TRPM4 Channels Mediate Hypertonicity-induced, Ca²⁺-impermeable, Non-selective Cation Currents in a Cervical Cancer Cell Line, HeLa Cells

Abstract

When extracellular osmolarity exceeds intracellular osmolarity, cells initially shrink but then approach the original cell volume by so-called regulatory cell volume increase (RVI). RVI operates under physiological conditions so that impairment of RVI leads to immediate cell cycle arrest and apoptosis. In a cervical cancer cell line, HeLa cells, extracellular hypertonicity induced non-selective cation currents (I_HO currents) which transported mainly Na⁺ into cells to induce RVI as assessed with the patch-clamp method. Ion channels mediating these currents were Ca²⁺-impermeable and sensitive to flufenamic acid (FFA) and econazole but not to amiloride or ruthenium red. RT-PCR indicated that HeLa cells express transient receptor potential (TRP) C1, C6, M3, M4, M7, M8, V1 and V2 subunits which form non-selective cation channels.

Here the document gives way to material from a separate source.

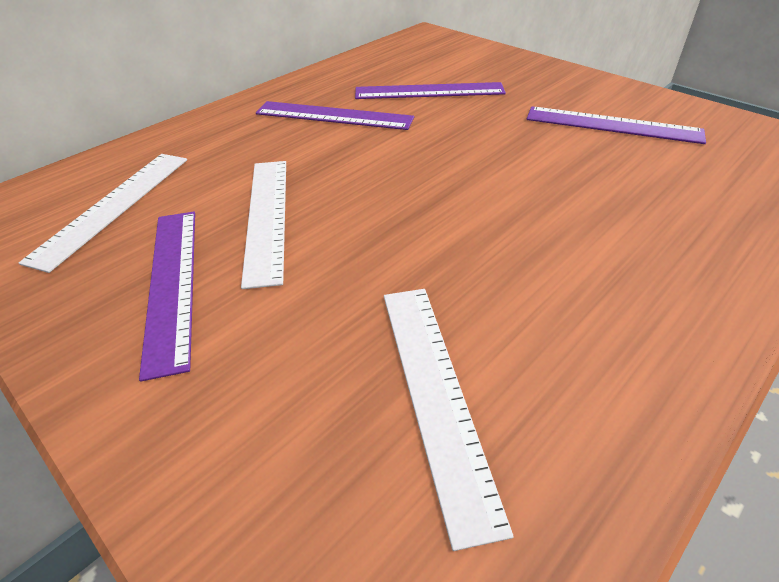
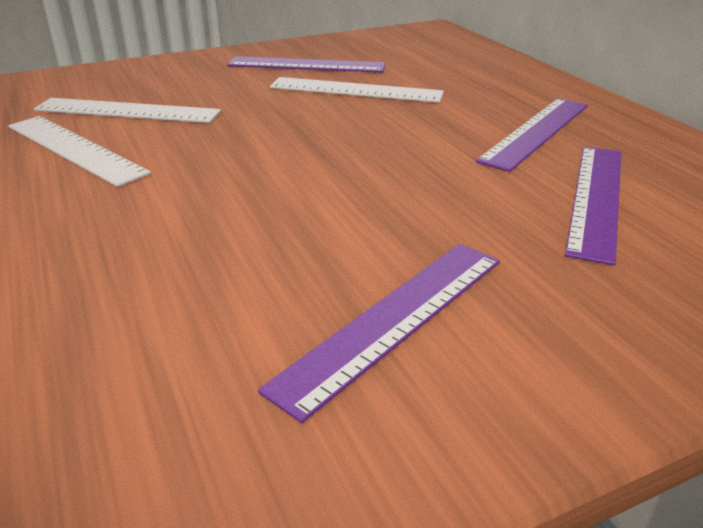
camera: 110 degrees right, 10 degrees down
(114, 206) = (414, 54): white ruler -> white ruler (74, 149)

From these results, we speculated that TRPM4 may mediate I_HO currents. Indeed, transduction of a dominant-negative TRPM4 subunit significantly inhibited I_HO currents. TRPM4 channels became insensitive to hypertonic stimulus when intracellular Ca²⁺ was strongly buffered. Thus, extracellular hypertonicity activates TRPM4 channels through intracellular Ca²⁺ to induce RVI in HeLa cells. These results indicate that intra-uterus or -vaginal application of drugs blocking TRPM4 channels may cause antiproliferative/proapoptotic effects on cervical cancer.